Drexel is a town in Burke County, North Carolina, United States. As of the 2020 census, Drexel had a population of 1,760. It is part of the Hickory-Lenoir-Morganton Metropolitan Statistical Area.

==Geography==
Drexel is located in eastern Burke County. It is 6 mi east of Morganton, the county seat.
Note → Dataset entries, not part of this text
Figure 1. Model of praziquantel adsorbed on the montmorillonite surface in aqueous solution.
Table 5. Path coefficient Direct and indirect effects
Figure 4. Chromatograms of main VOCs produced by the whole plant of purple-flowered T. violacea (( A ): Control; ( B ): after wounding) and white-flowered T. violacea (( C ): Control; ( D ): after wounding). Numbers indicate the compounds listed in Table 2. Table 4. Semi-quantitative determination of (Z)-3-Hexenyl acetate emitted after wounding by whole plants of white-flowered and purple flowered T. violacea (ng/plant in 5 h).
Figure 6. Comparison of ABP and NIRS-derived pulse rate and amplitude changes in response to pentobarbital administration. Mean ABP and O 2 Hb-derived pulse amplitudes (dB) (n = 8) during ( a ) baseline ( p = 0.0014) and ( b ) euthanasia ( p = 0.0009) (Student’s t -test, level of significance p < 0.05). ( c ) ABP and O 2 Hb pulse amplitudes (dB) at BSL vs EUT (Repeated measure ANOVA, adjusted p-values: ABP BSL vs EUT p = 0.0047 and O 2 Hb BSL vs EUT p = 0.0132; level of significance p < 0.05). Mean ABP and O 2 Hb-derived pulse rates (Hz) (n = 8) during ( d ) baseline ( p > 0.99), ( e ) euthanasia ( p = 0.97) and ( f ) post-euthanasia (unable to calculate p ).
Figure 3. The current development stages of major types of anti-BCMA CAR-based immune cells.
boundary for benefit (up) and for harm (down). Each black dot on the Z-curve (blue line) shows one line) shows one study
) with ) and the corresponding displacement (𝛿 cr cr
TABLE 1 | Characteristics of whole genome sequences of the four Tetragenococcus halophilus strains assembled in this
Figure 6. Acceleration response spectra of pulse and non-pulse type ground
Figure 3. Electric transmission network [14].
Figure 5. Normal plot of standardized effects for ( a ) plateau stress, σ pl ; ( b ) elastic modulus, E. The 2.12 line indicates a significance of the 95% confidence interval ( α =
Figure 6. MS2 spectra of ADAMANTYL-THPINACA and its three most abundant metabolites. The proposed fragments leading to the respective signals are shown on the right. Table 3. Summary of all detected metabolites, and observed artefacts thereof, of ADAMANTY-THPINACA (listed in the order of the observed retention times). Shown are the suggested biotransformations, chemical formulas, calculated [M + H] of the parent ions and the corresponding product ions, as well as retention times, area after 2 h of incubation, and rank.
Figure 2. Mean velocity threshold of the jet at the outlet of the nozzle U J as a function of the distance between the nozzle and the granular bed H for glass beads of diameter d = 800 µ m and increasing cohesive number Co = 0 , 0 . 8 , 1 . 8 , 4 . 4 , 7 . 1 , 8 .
According to the United States Census Bureau, the town has a total area of 3.5 km2, all land.

==Demographics==

Historical population
| Census | Pop. | Note | %± |
| 1920 | 392 |  | — |
| 1930 | 781 |  | 99.2% |
| 1940 | 681 |  | −12.8% |
| 1950 | 988 |  | 45.1% |
| 1960 | 1,146 |  | 16.0% |
| 1970 | 1,431 |  | 24.9% |
| 1980 | 1,392 |  | −2.7% |
| 1990 | 1,746 |  | 25.4% |
| 2000 | 1,938 |  | 11.0% |
| 2010 | 1,858 |  | −4.1% |
| 2020 | 1,760 |  | −5.3% |
U.S. Decennial Census

===2020 census===

Drexel racial composition
| Race | Number | Percentage |
|---|---|---|
| White (non-Hispanic) | 1,428 | 81.14% |
| Black or African American (non-Hispanic) | 70 | 3.98% |
| Native American | 8 | 0.45% |
| Asian | 51 | 2.9% |
| Other/Mixed | 80 | 4.55% |
| Hispanic or Latino | 123 | 6.99% |

As of the 2020 census, Drexel had a population of 1,760. The median age was 46.7 years. 18.6% of residents were under the age of 18 and 24.9% of residents were 65 years of age or older. For every 100 females, there were 85.1 males, and for every 100 females age 18 and over, there were 77.8 males age 18 and over.

100.0% of residents lived in urban areas, while 0.0% lived in rural areas.

There were 720 households in Drexel, of which 27.2% had children under the age of 18 living in them. Of all households, 42.2% were married-couple households, 16.7% were households with a male householder and no spouse or partner present, and 35.1% were households with a female householder and no spouse or partner present. About 32.0% of all households were made up of individuals, and 15.9% had someone living alone who was 65 years of age or older.

There were 811 housing units, of which 11.2% were vacant. The homeowner vacancy rate was 2.6% and the rental vacancy rate was 10.4%.

===2000 census===
As of the census of 2000, there were 1,938 people, 759 households, and 503 families residing in the town. The population density was 1,383.9 PD/sqmi. There were 811 housing units at an average density of 579.1 /sqmi. The racial makeup of the town was 84.47% White, 3.87% African American, 0.41% Native American, 6.97% Asian, 3.41% from other races, and 0.88% from two or more races. Hispanic or Latino of any race were 3.97% of the population.

There were 759 households, out of which 31.2% had children under the age of 18 living with them, 48.7% were married couples living together, 13.3% had a female householder with no husband present, and 33.6% were non-families. 30.3% of all households were made up of individuals, and 13.8% had someone living alone who was 65 years of age or older. The average household size was 2.40 and the average family size was 3.00.

In the town, the population was spread out, with 25.4% under the age of 18, 7.1% from 18 to 24, 28.0% from 25 to 44, 19.8% from 45 to 64, and 19.7% who were 65 years of age or older. The median age was 38 years. For every 100 females, there were 81.3 males. For every 100 females age 18 and over, there were 75.4 males.

The median income for a household in the town was $35,086, and the median income for a family was $41,917. Males had a median income of $28,500 versus $22,827 for females. The per capita income for the town was $18,463. About 4.9% of families and 7.1% of the population were below the poverty line, including 4.9% of those under age 18 and 15.0% of those age 65 or over.